Exercise prompt – Please copy every line from the following entries in which the word "good" appears.

Stored data
——————————
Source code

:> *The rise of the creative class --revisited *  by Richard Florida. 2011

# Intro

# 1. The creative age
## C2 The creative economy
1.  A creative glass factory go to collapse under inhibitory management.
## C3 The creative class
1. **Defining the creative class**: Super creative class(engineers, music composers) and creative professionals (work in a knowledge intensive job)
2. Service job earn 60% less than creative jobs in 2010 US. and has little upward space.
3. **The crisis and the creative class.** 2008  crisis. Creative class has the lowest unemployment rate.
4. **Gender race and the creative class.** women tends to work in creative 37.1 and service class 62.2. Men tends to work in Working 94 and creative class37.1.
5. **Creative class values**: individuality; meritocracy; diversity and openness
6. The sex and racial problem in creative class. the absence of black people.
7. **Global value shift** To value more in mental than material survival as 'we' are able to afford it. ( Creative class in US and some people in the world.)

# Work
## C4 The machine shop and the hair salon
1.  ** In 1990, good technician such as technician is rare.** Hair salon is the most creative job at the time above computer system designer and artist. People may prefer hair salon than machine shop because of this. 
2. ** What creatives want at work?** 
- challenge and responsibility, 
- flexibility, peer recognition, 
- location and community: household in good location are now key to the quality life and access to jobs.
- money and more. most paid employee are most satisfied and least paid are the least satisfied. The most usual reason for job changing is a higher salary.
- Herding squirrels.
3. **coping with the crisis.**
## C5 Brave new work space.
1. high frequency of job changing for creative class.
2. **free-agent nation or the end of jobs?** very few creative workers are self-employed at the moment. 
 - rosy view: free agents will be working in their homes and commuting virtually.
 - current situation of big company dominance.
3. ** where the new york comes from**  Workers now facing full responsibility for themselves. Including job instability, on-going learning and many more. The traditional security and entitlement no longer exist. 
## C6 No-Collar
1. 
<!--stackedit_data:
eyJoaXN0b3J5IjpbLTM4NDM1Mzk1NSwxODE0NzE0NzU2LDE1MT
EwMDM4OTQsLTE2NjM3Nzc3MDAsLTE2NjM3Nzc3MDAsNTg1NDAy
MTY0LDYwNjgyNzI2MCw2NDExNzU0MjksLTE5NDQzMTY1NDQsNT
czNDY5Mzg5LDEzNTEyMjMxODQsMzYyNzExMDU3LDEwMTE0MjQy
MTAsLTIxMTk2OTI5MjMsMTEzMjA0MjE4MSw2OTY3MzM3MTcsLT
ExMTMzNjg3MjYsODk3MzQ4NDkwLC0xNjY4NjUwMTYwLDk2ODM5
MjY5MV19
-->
——————————
Response area –
1.  ** In 1990, good technician such as technician is rare.** Hair salon is the most creative job at the time above computer system designer and artist. People may prefer hair salon than machine shop because of this. 
- location and community: household in good location are now key to the quality life and access to jobs.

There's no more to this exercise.